Flows of money and ownership in a network of businesses and individuals can indicate fraudulent behaviour. For instance, if there is a cycle in the network such that X owns Y who owns Z and Z audits X, you can quickly see that there is a conflict of interest. Such suspicions are of interest to us.
GraphX is very good at sniffing out these networks but you don't get cycle detection out-of-the-box. So, I rolled-my-own that happened to be similar to an algorithm somebody else has already discovered, the Rocha Thatte algorithm.
The algorithm
The Wikipedia page gives an excellent overview so I won't bore you with the details. Suffice to say that each vertex passes all the new paths going through it to its neighbouring vertex at each super-step.
The code is quite simple since GraphX does all the heavy lifting. Let's introduce a few type aliases:
import org.apache.spark.graphx.{VertexId, EdgeTriplet}
type VertexPrg[T] = (VertexId, T, T) => T
type EdgePrg[T, ED] = (EdgeTriplet[T, ED]) => Iterator[(VertexId, T)]
No matter which algorithm we create, they have to implement these functions.
Now, we'll introduce some-domain specific aliases:
type Path[T] = Seq[T]
type Paths[T] = Set[Path[T]]
and finally, the GraphX merge function (which is just (U,U)=>U) for us would look like:
type MergeFn[T] = (Paths[T], Paths[T]) => Paths[T]

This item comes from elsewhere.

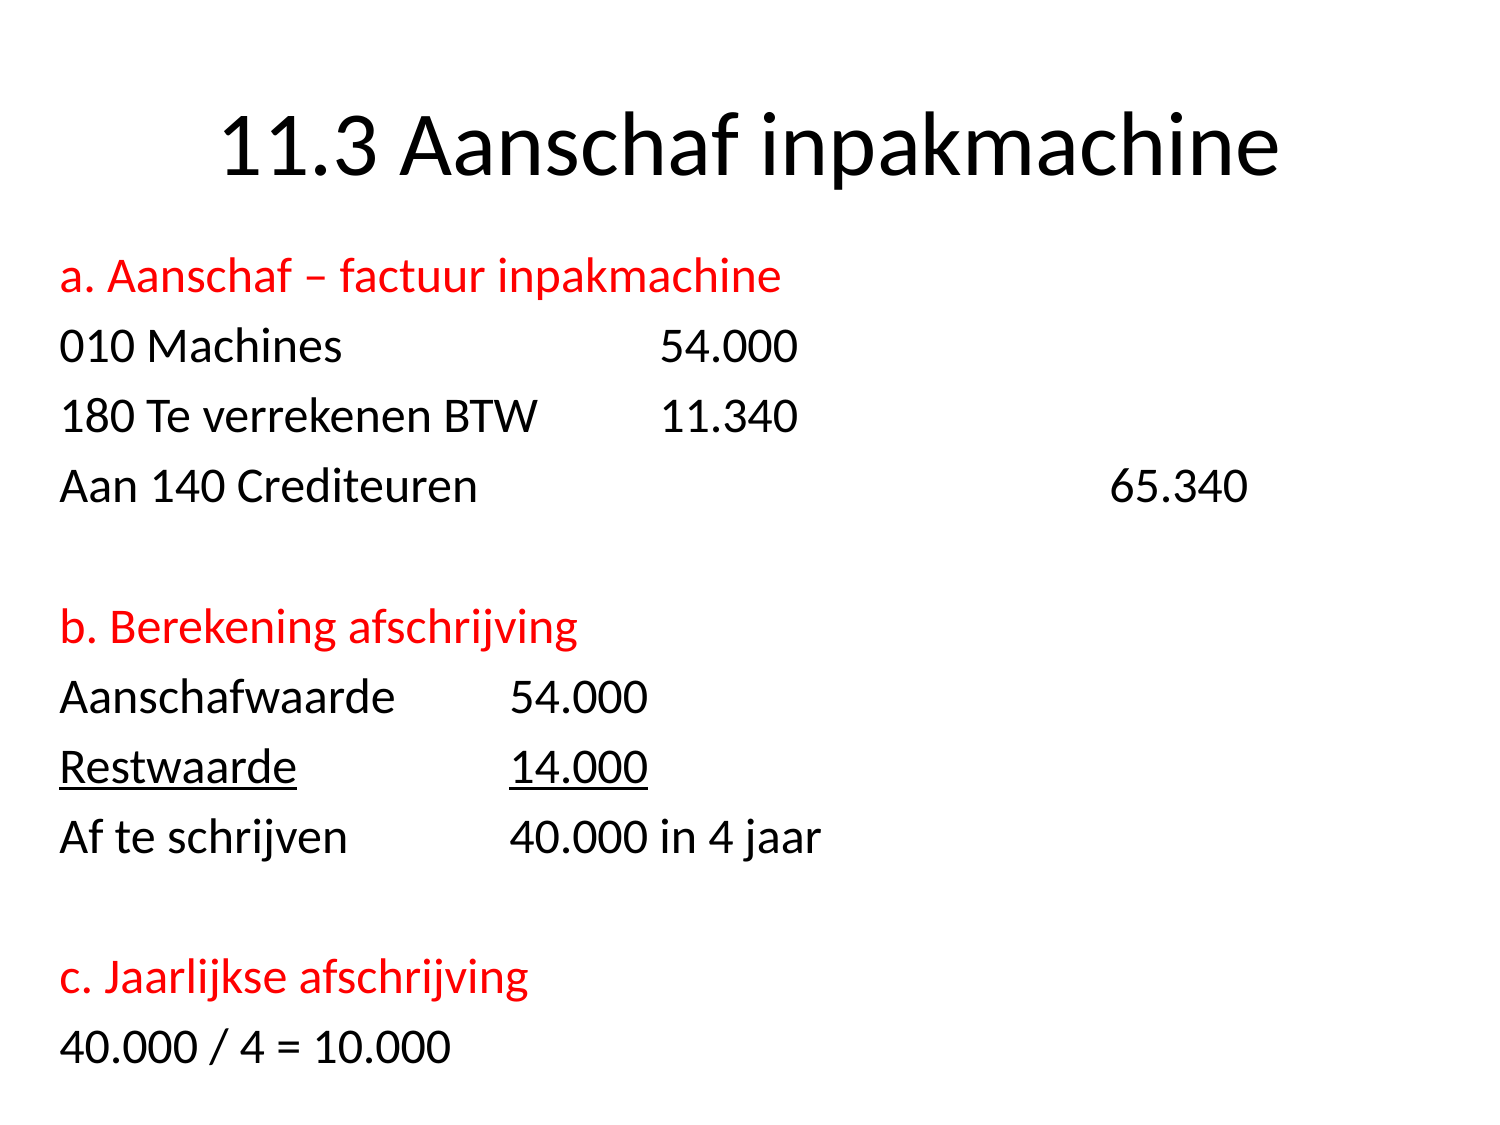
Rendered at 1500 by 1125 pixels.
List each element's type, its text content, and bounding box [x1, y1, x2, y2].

text_box b. Berekening afschrijving Aanschafwaarde 54.000 Restwaarde 14.000 Af te schrijven 40.000 in 4 jaar c. Jaarlijkse afschrijving 40.000 / 4 = 10.000 [44, 586, 1428, 1094]
list a. Aanschaf – factuur inpakmachine 010 Machines 54.000 180 Te verrekenen BTW 11.340 Aan 140 Crediteuren 65.340 [44, 235, 1428, 551]
title 11.3 Aanschaf inpakmachine [75, 45, 1425, 233]
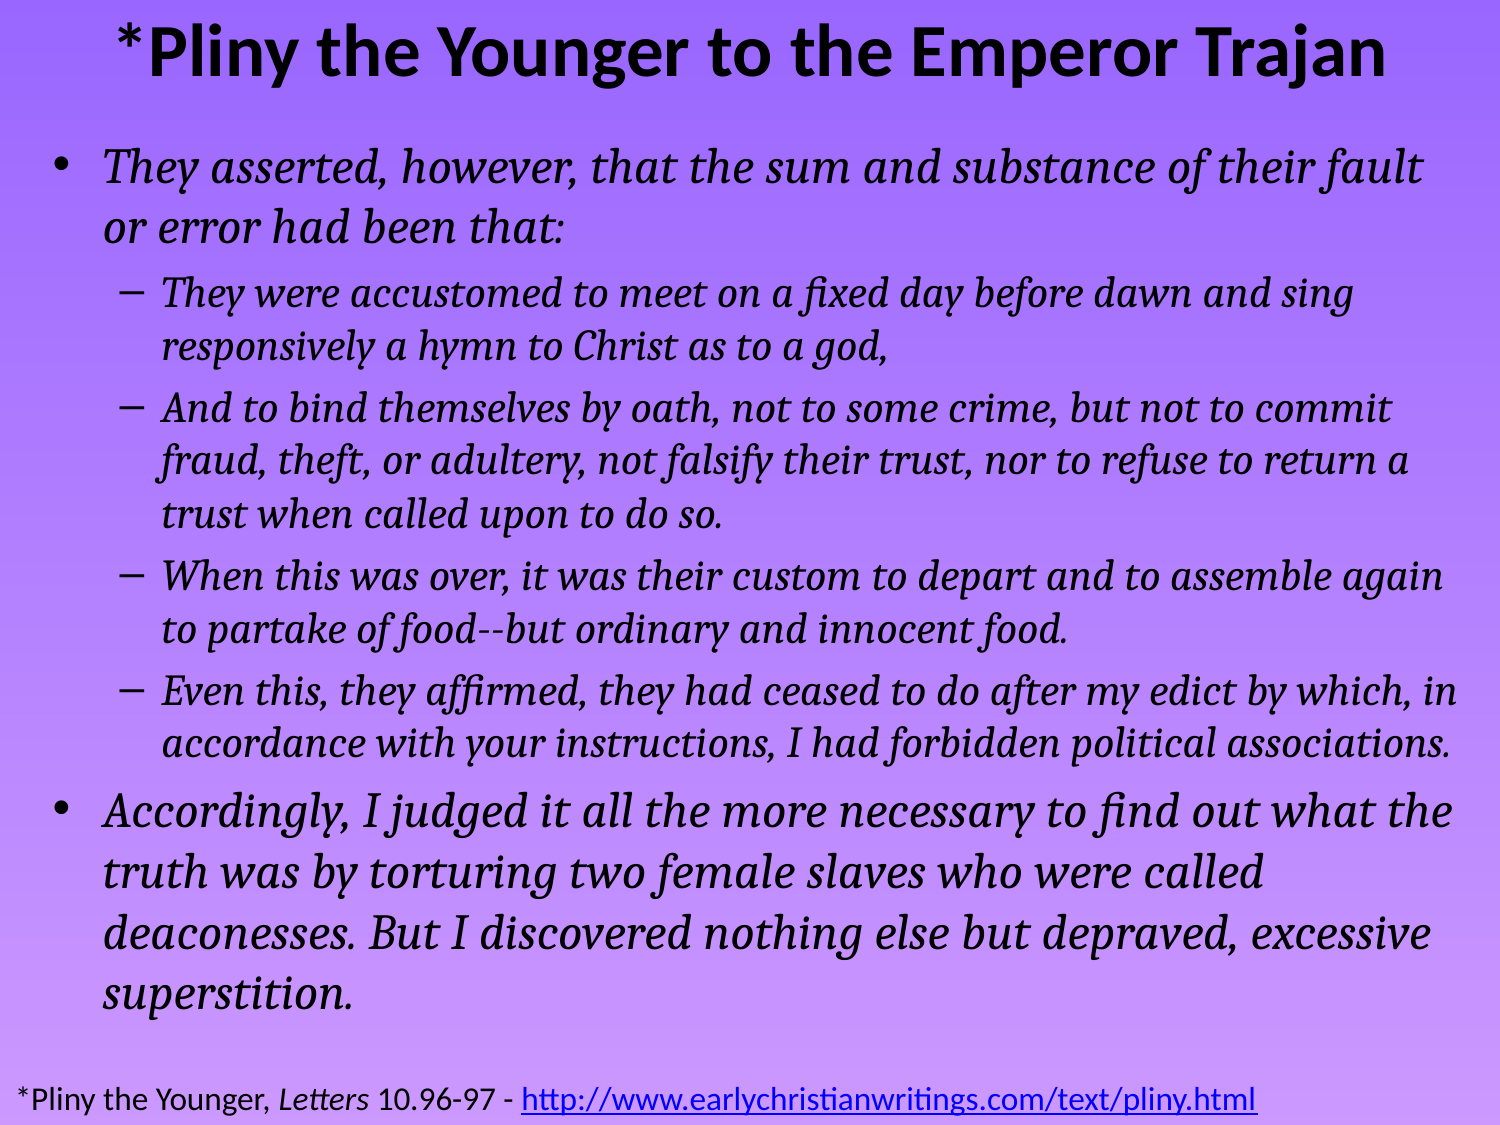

then the implementation of Rocha Thatte looks like this. The 'program' that runs on the vertex can be created here:
def vertexPrg[T](merge: MergeFn[T]): VertexPrg[Paths[T]] = { case (myId, myAttr, message) =>
merge(myAttr, message)
}
and the 'program' running on edges looks like this:
type AddStepFn[T, ED] = (EdgeTriplet[Paths[T], ED]) = Paths[T]
def edgePrg[T, ED](add: AddStepFn[T, ED]): EdgePrg[Paths[T], ED] = { case edge =>
import edge._
val allPaths = add(edge)
// TODO check attributes here for whatever business reasons you like
if (allPaths == dstAttr) Iterator.empty else Iterator((dstId, allPaths))
}
(note: I've simplified the implementation for illustrative purposes. This code performs no checks.)
The problem
The shape of the graph is important. For instance, I ran this algorithm on a (disconnected) network with about 200 million edges, 400 million vertices and sub-graphs with a maximum diameter of 6. It ran in about 20 minutes on a cluster with 19 beefy boxes.
However, I ran it on a much smaller (connected) network of 26 thousand vertices, 175 thousand edges and a diameter of 10 with little success. I found that I could manage only 3 iterations before Spark executors started to die with (apparently) memory problems.
The problem was that this graph had regions that were highly interconnected (it actually represented all the business entities we had that were related to BlackRock Investment Management and Merrill Lynch, of which there are many). Let's say that a particular vertex has 100 immediate neighbours each with 100 of their own and each of them had 100. This quickly explodes into many possible paths through the original vertex (about 1 million) after only 3 super-steps.
It's not too surprising that this is an issue for us. After all, Spark's ScalaDocs do say "ideally the size of [the merged messages] should not increase."
For such a dense graph, super nodes are almost inevitable. For our purposes, we could ignore them but YMMV depending on your business requirements.